## [Exercise]
In the records that follow, find each line containing "CIRCLE" and copy it.

## [Data for this exercise]
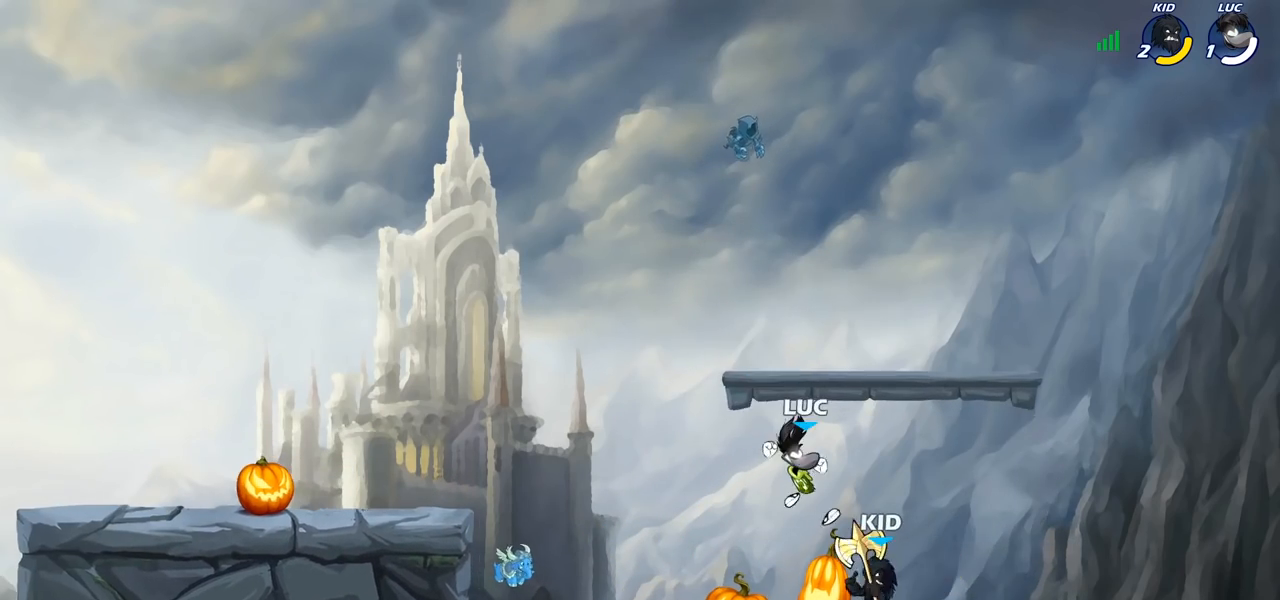
{"dt_ms": 500, "buttons": ["CROSS"], "left_stick": "right", "right_stick": "center", "events": [[33, "left_stick", "center"], [250, "left_stick", "right"], [467, "CROSS", "down"]]}
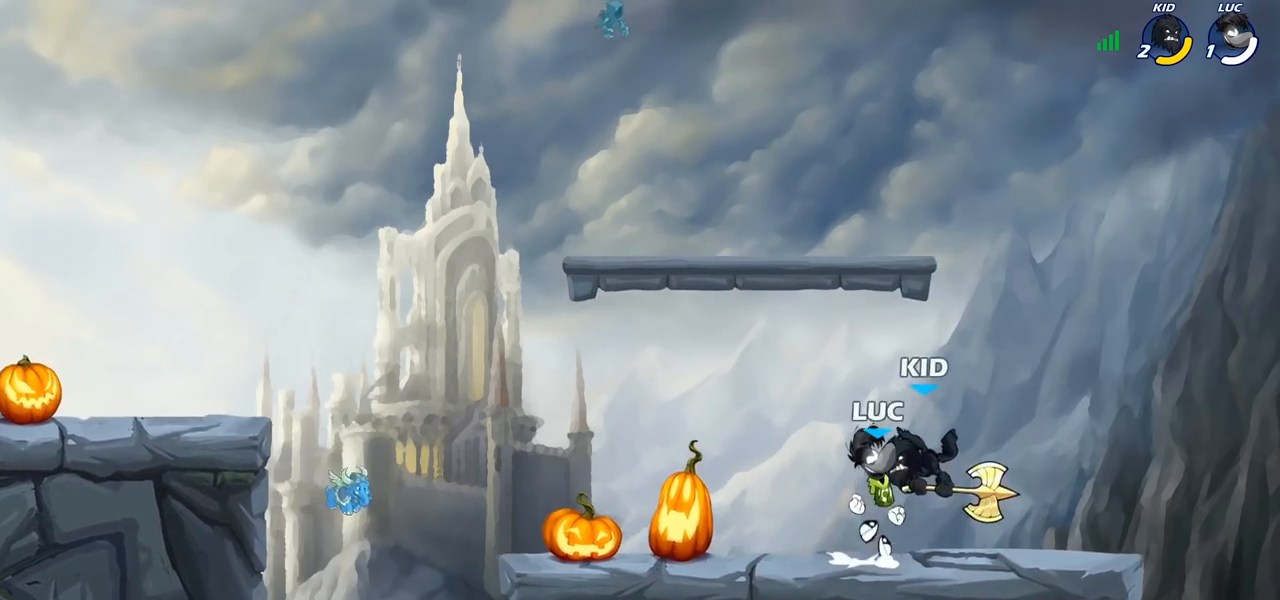
{"dt_ms": 500, "buttons": [], "left_stick": "left", "right_stick": "center", "events": [[17, "left_stick", "center"], [50, "SQUARE", "down"], [67, "right_stick", "left"], [83, "CROSS", "up"], [117, "SQUARE", "up"], [117, "right_stick", "center"], [383, "left_stick", "left"]]}
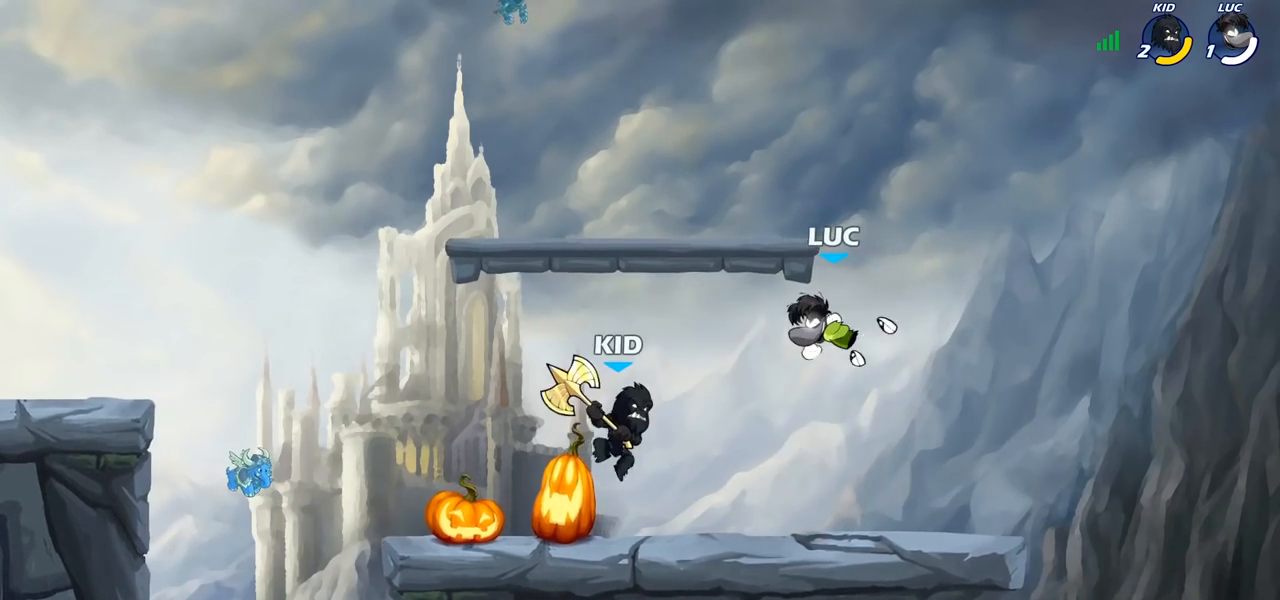
{"dt_ms": 500, "buttons": [], "left_stick": "down", "right_stick": "center", "events": [[183, "CROSS", "down"], [267, "R2", "down"], [267, "left_stick", "up"], [300, "CROSS", "up"], [400, "left_stick", "right"], [417, "R2", "up"], [500, "left_stick", "down"]]}
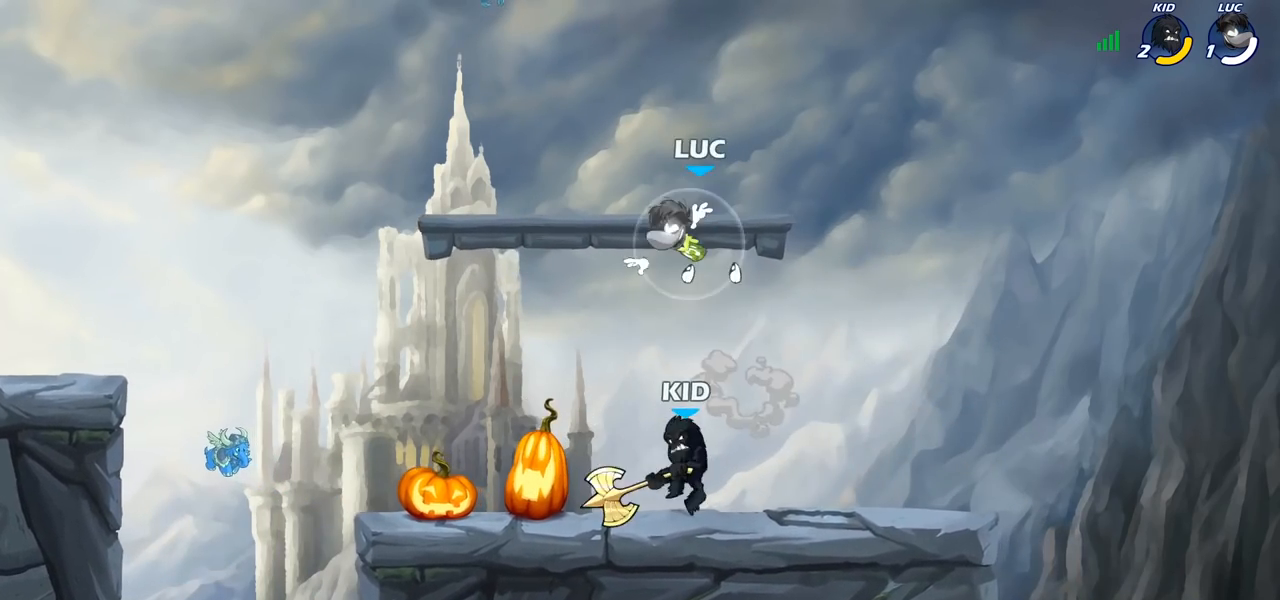
{"dt_ms": 500, "buttons": [], "left_stick": "right", "right_stick": "center", "events": [[83, "SQUARE", "down"], [167, "SQUARE", "up"], [217, "left_stick", "center"], [367, "left_stick", "right"]]}
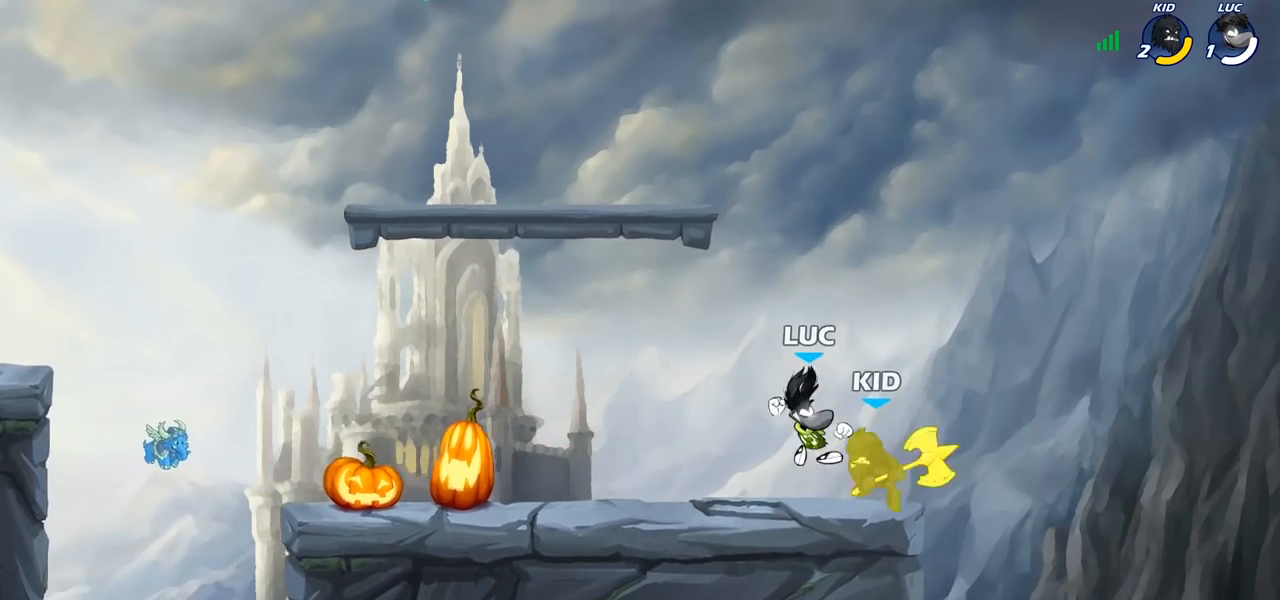
{"dt_ms": 500, "buttons": ["CIRCLE"], "left_stick": "down-left", "right_stick": "center", "events": [[267, "left_stick", "left"], [333, "CROSS", "down"], [367, "left_stick", "down-right"], [433, "CIRCLE", "down"], [433, "CROSS", "up"], [483, "left_stick", "down-left"]]}
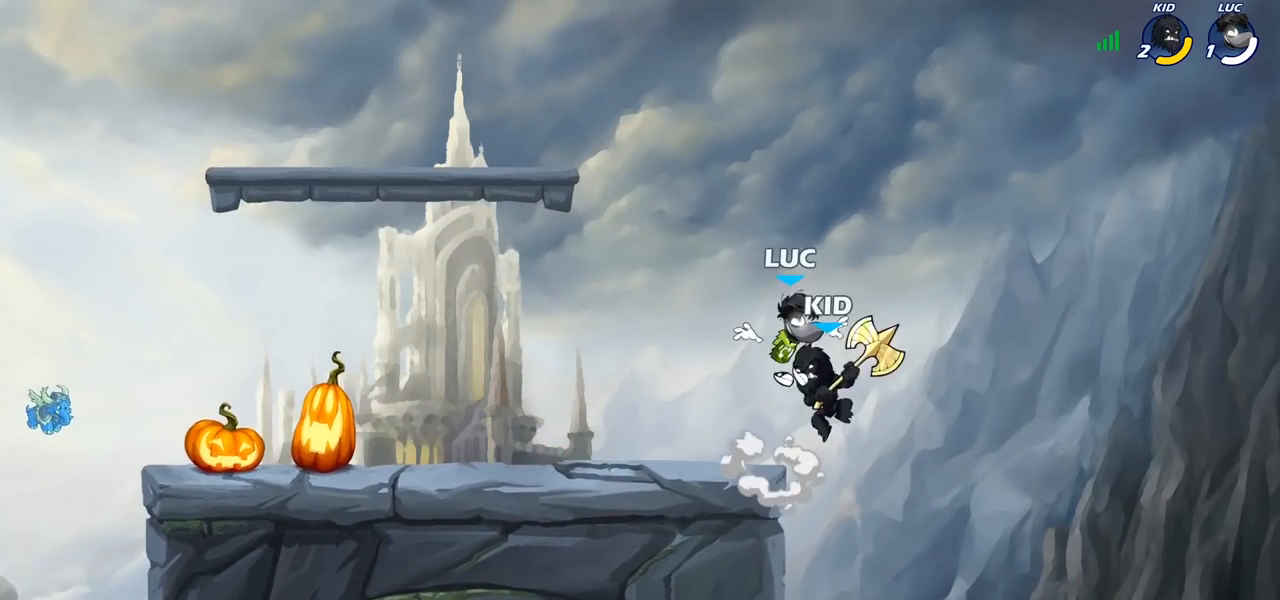
{"dt_ms": 500, "buttons": [], "left_stick": "center", "right_stick": "center", "events": [[383, "CIRCLE", "up"], [433, "left_stick", "center"]]}
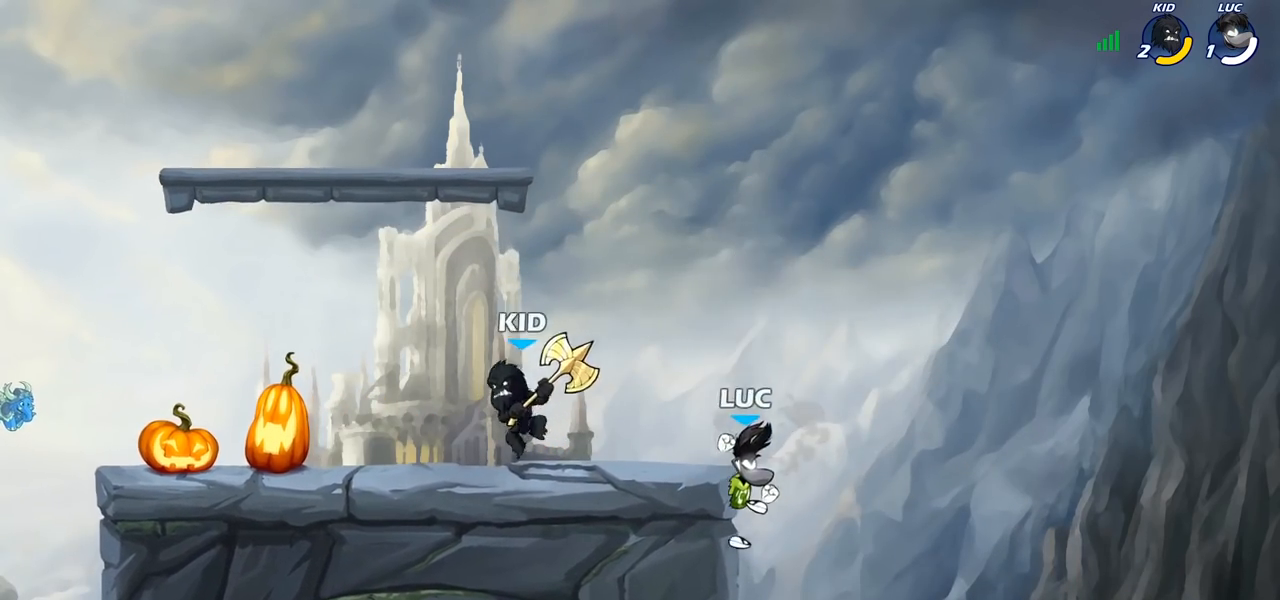
{"dt_ms": 500, "buttons": [], "left_stick": "right", "right_stick": "center", "events": [[117, "left_stick", "left"], [267, "CROSS", "down"], [317, "left_stick", "up-left"], [417, "CROSS", "up"], [467, "left_stick", "right"]]}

## [Solution to this problem]
{"dt_ms": 500, "buttons": ["CIRCLE"], "left_stick": "down-left", "right_stick": "center", "events": [[267, "left_stick", "left"], [333, "CROSS", "down"], [367, "left_stick", "down-right"], [433, "CIRCLE", "down"], [433, "CROSS", "up"], [483, "left_stick", "down-left"]]}
{"dt_ms": 500, "buttons": [], "left_stick": "center", "right_stick": "center", "events": [[383, "CIRCLE", "up"], [433, "left_stick", "center"]]}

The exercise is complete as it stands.